The bill really only fully addresses one ACA protection: guaranteed issue, which means an insurance company needs to sell coverage to any person who wants to buy it.

But it’s lacking another key protection: community rating, which means every customer who buys similar insurance should pay similar prices. Should the ACA be repealed or deemed unconstitutional, and even if this bill is passed, premiums could be marked up based on age, gender, occupation, or other activities. And insurers could exclude covered benefits for people with pre-existing conditions.


“Really this just prevents insurance companies from saying ‘no you can’t buy this coverage’ but this allows the opportunity to say no through price or through benefits,” said Chris Sloan, senior manager at director at Avalere Health.

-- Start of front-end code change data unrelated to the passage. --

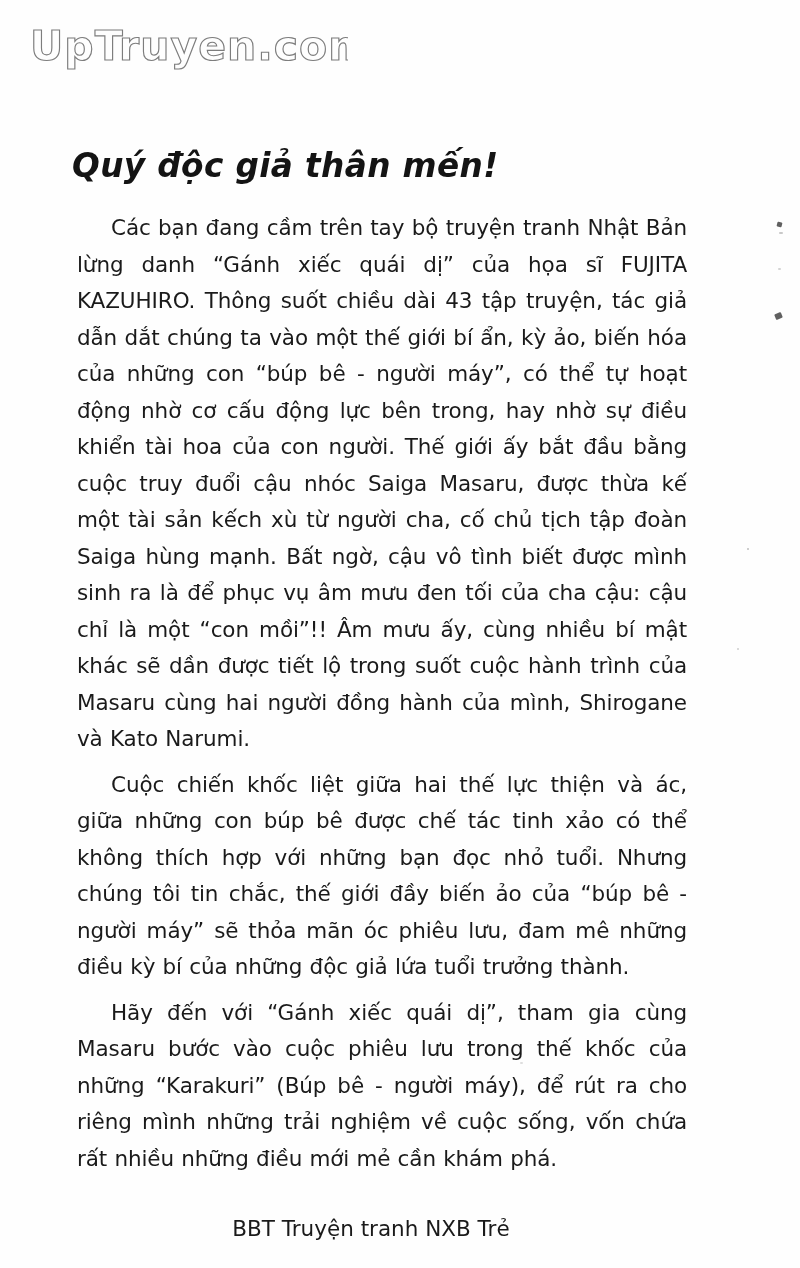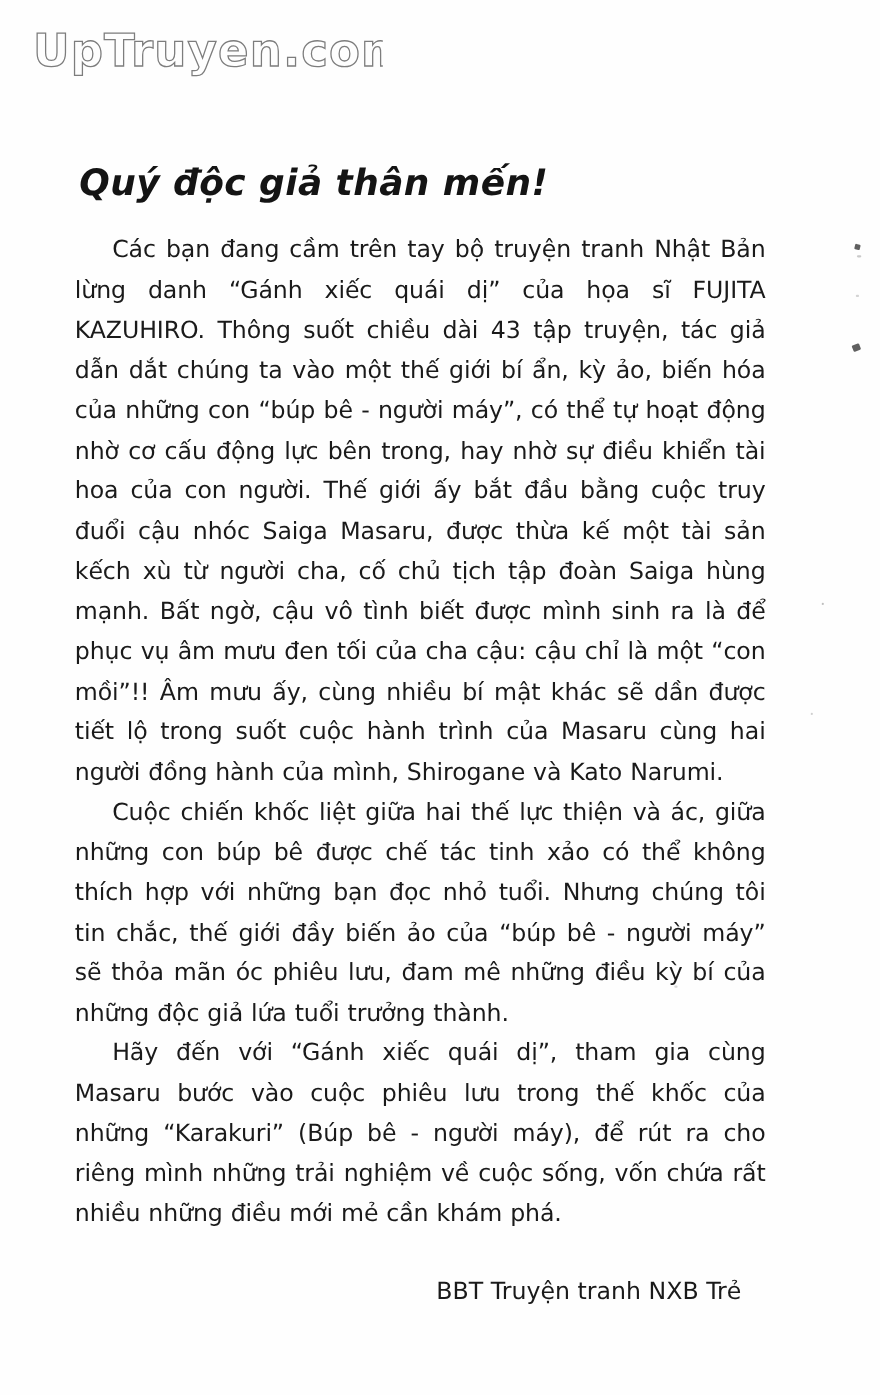"Các bạn đang cầm trên" .para { margin: 0 -> 9px }
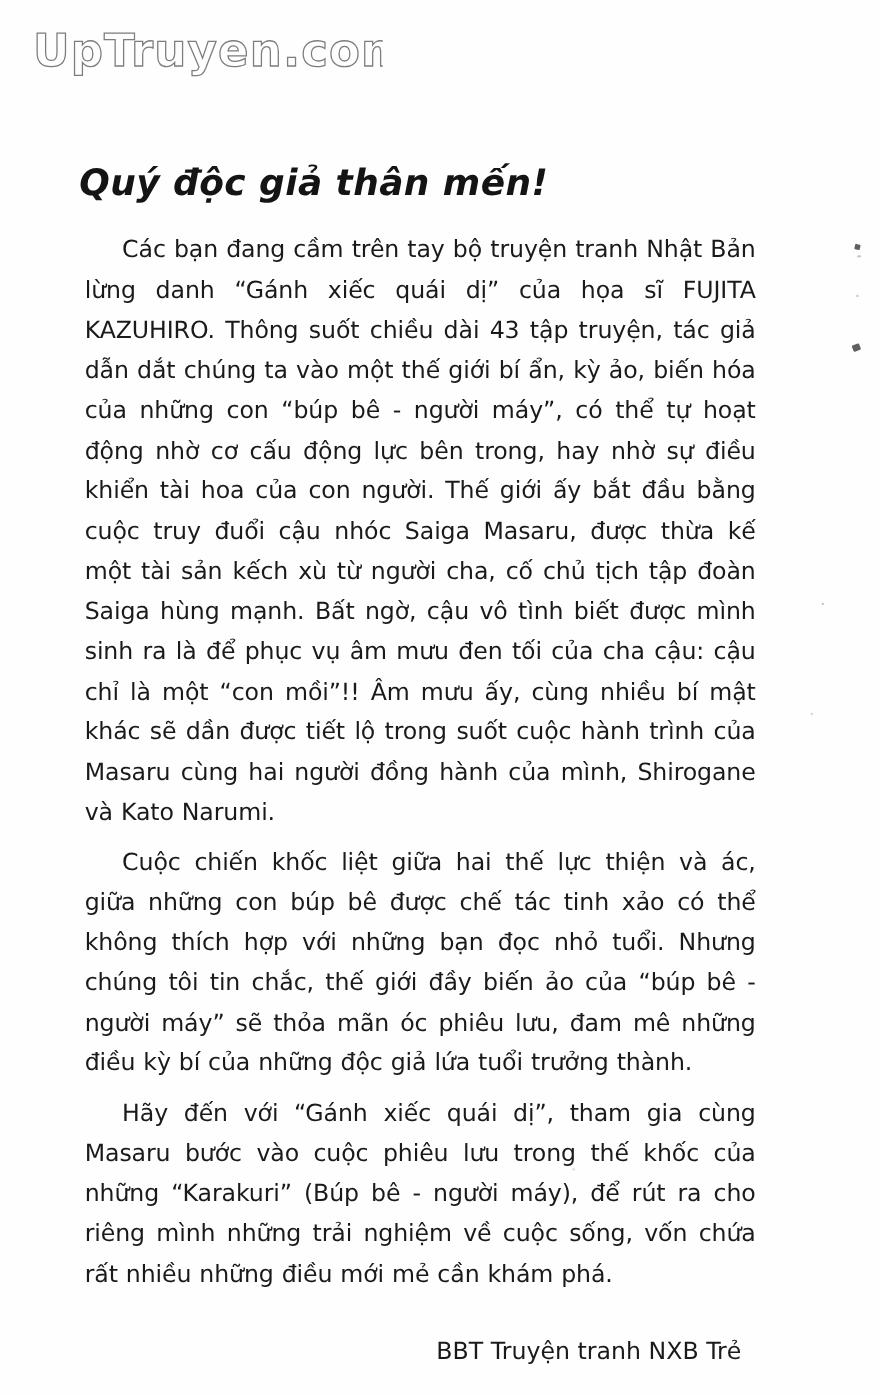"BBT Truyện tranh NXB Trẻ" .signature { text-align: right -> center }
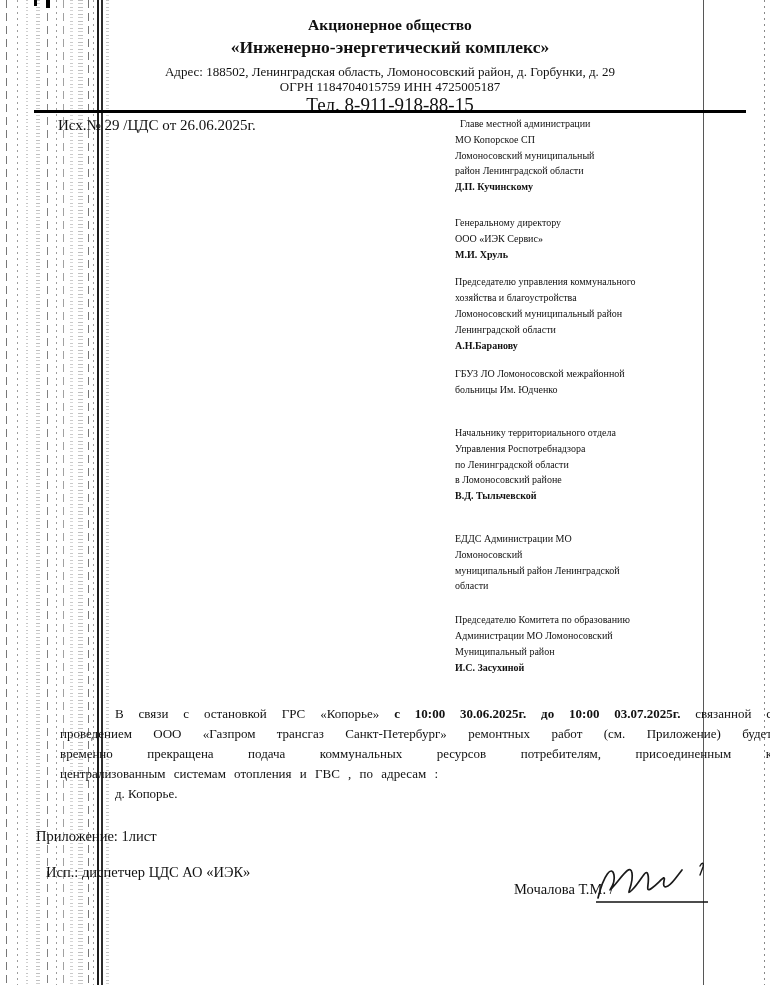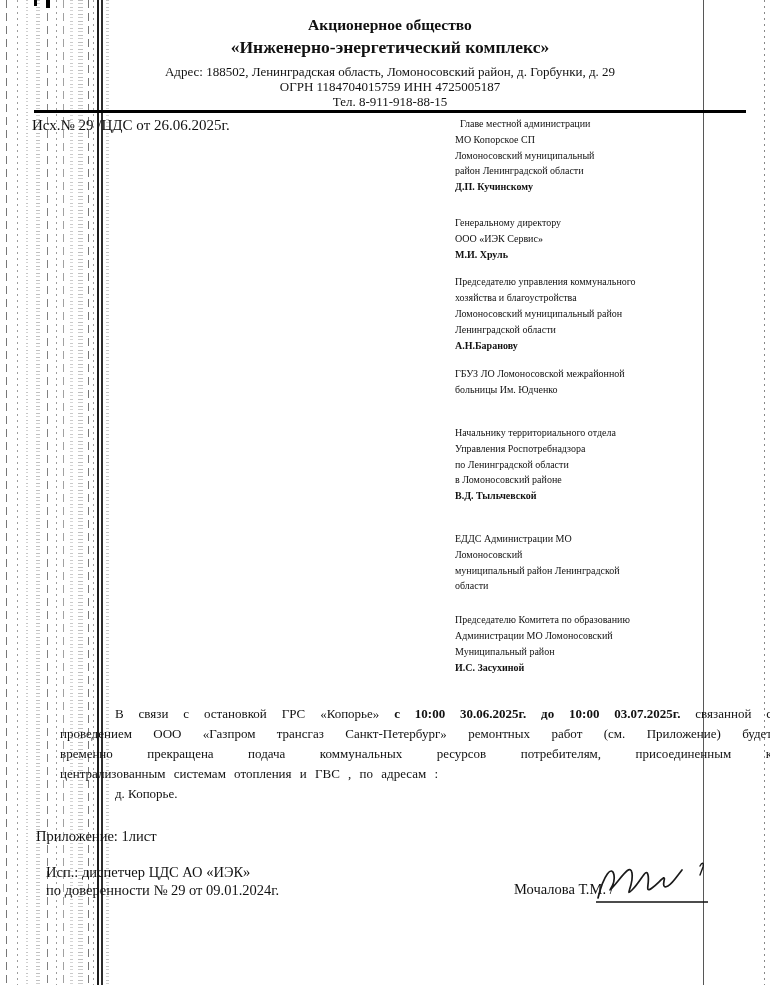"Тел. 8-911-918-88-15" .phone { font-size: 13px -> 19px }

“You can make a product so expensive based on medical history, based on gender, based on age, or based on not covering something that someone needs that they can’t afford — then you’ve effectively discriminated against them,” he added.

“An insurer would have to cover drugs, for example. But, it could exclude any drugs to treat a pre-existing condition. Same for hospitals, physicians, etc. This is how it worked before the ACA and in short-term plans,” said Larry Levitt, of the Kaiser Family Foundation, on Twitter. (Short-term health plans are the Trump administration’s Obamacare fix, but in reality they’re skimpy health plans that are unusable for people with pre-existing conditions.)

Pre-existing condition protections affect everyone, whether they get health care through work or purchase it themselves, which is probably why there’s a lot of attention on this issue. Disrupting these rules also really disrupts the Obamacare marketplaces, where every consumer protection affects every insurer regulation.


“If a lawsuit succeeds and gets rid of the prohibition on pre-existing condition rating or exclusions for pre-existing conditions then it kind of falls apart because it’s no longer you have to accept everyone. Now plans can make their own rules and then there becomes questions about how the subsidies fall along with that,” said Sloan.

“I think we’re somewhat underestimating the challenge of taking out some of the core parts of the ACA and leaving some parts behind,” Sloan said.